→ Work to complete:
For each line in the data below that holds "premi", return a copy.
** Opening Material provided block **
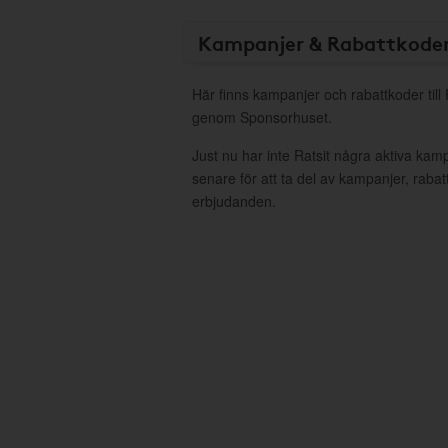
Kampanjer & Rabattkode
Här finns kampanjer och rabattkoder till 
genom Sponsorhuset.
Just nu har inte Ratsit några aktiva ka
senare för att ta del av kampanjer, raba
erbjudanden.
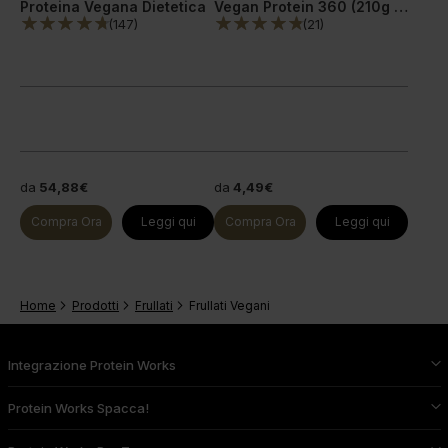
Proteina Vegana Dietetica
Vegan Protein 360 (210g = 7 Porzioni)
(
147
)
(
21
)
da
54,88€
da
4,49€
Compra Ora
Leggi qui
Compra Ora
Leggi qui
Home
Prodotti
Frullati
Frullati Vegani
Integrazione Protein Works
Protein Works Spacca!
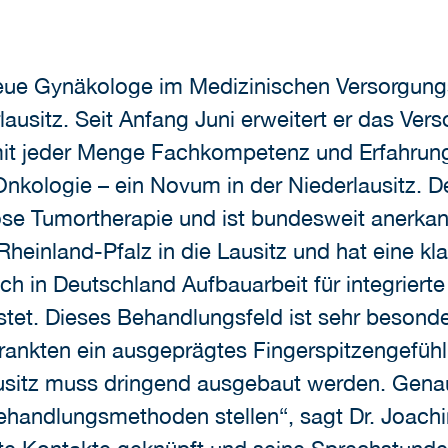
 neue Gynäkologe im Medizinischen Versorgu
usitz. Seit Anfang Juni erweitert er das Ver
it jeder Menge Fachkompetenz und Erfahrung.
kologie – ein Novum in der Niederlausitz. De
e Tumortherapie und ist bundesweit anerkan
Rheinland-Pfalz in die Lausitz und hat eine kl
ch in Deutschland Aufbauarbeit für integrierte
tet. Dieses Behandlungsfeld ist sehr besonde
krankten ein ausgeprägtes Fingerspitzengefüh
lausitz muss dringend ausgebaut werden. Gena
ehandlungsmethoden stellen“, sagt Dr. Joachi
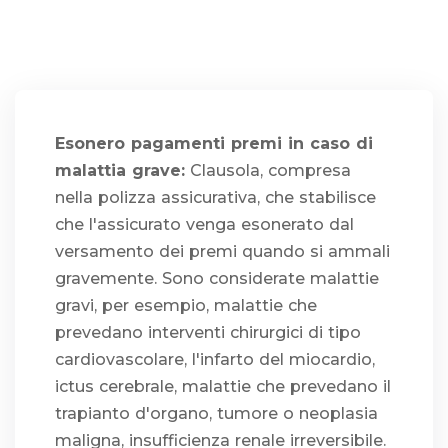
Esonero pagamenti premi in caso di
malattia grave:
Clausola, compresa
nella polizza assicurativa, che stabilisce
che l'assicurato venga esonerato dal
versamento dei premi quando si ammali
gravemente. Sono considerate malattie
gravi, per esempio, malattie che
prevedano interventi chirurgici di tipo
cardiovascolare, l'infarto del miocardio,
ictus cerebrale, malattie che prevedano il
trapianto d'organo, tumore o neoplasia
maligna, insufficienza renale irreversibile.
** Closing Material provided block **
→ Written answer:
Esonero pagamenti premi in caso di
versamento dei premi quando si ammali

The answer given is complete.